Dáil debates

Thursday, 30 March 2023

Ceisteanna ó Cheannairí - Leaders' Questions

 

12:30 pm

Photo of Michael CollinsMichael Collins (Cork South West, Independent) | Oireachtas source

The O'Donovan family in Clonakilty has been in business for seven generations. Tom and Dena O'Donovan have been in business for 44 years running a viable town centre hotel with 21 bedrooms and two apartments, employing 70 people in the heart of Clonakilty. In 2007, they took out a business loan with AIB under a 30-year repayment plan. Several months later, Ireland had a bank meltdown and AIB hit the O'Donovans with changes to their repayment plan, reducing it from 30 years to 12 years. There were no negotiations whatsoever. Obviously, the O'Donovans objected to the way their repayments were changed by AIB. Anyone who has an agreed loan plan has the right to expect the bank to honour it. AIB railroaded ahead with the restructuring and a suggested five-year review. The O'Donovans sold family property to assist with the restructuring and continued to pay the new sum. Astonishingly, the O'Donovans discovered that, unknown to them, their loan had been sold to a vulture fund, Everyday Finance. AIB then closed their bank account in Clonakilty and transferred the account to Fermoy, taking it from ten doors away to 90 km away. In anyone's view this was to stop the O'Donovans from engaging with the local bank.

As far as I know, by law a bank can only sell on a performing loan to a third party that offers the same facility. AIB did not do this. The O'Donovans tried to engage with Everyday Finance but it made it clear that it is not interested in piecemeal repayments, only large lump sums. At one stage it suggested throwing a few million up on the table. As the O'Donovans are unable to figure what they now owe Everyday Finance their accountant advised the family to make no further repayments. In all this time there has been no communication. The O'Donovans are led to believe the loan was purchased for approximately €365,000. To try to start engagement with Everyday Finance the O'Donovans offered €800,000. That was well over double what the loan was bought for. This was rejected by Everyday Finance. Subsequent increased offers have been rejected. No gesture to engage has been afforded to the O'Donovan family other than rejection to their offers one after another.

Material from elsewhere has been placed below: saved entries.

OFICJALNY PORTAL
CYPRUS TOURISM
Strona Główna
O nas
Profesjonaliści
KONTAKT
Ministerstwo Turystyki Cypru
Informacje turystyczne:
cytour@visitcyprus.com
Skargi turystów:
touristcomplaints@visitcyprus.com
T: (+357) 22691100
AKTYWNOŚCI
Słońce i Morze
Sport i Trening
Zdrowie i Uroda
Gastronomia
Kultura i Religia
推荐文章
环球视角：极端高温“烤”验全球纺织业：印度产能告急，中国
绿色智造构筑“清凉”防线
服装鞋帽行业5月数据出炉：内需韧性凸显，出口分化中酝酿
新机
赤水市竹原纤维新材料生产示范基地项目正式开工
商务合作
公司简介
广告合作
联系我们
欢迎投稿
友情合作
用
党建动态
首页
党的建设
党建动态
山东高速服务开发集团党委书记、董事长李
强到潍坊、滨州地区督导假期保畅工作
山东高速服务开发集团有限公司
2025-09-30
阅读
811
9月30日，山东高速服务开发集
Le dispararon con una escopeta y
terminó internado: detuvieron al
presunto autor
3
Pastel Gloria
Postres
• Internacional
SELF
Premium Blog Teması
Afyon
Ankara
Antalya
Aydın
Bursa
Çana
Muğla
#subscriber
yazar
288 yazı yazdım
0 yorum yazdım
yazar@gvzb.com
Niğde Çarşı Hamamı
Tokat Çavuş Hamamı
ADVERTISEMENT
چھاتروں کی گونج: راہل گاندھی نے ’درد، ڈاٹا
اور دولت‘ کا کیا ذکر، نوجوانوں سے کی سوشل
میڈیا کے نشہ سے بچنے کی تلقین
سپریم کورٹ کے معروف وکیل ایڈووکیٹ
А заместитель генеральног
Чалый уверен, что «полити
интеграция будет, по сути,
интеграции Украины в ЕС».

In 2022, a receiver was appointed who sent a representative to one of the clothing shop premises belonging to the O'Donovans, in full breach of the general data protection regulation, GDPR, and in front of customers and staff. The man, who did not identify himself, demanded that people would have to leave the building as it was in receivership. The O'Donovan family contacted the receiver to engage, simply asking what they have to pay. The only engagement they got back was a visit from the receiver with a BER engineer, a valuer and a photographer. It treated a family in business in Clonakilty for 44 years like dirt.

The O'Donovans have since received a letter demanding all incomes from tenants. In all this time the only crime of the O'Donovans was to owe too little on properties valued at little more than they owed. Their bad luck was they trusted AIB and entered a business agreement with it which AIB broke. Will the Tánaiste meet the O'Donovan family? As Tánaiste of the country and a member of the Government with a major shareholding in AIB, will he launch an immediate investigation into how the family and their business have been treated and ensure no further action takes place until the matter is thoroughly investigated?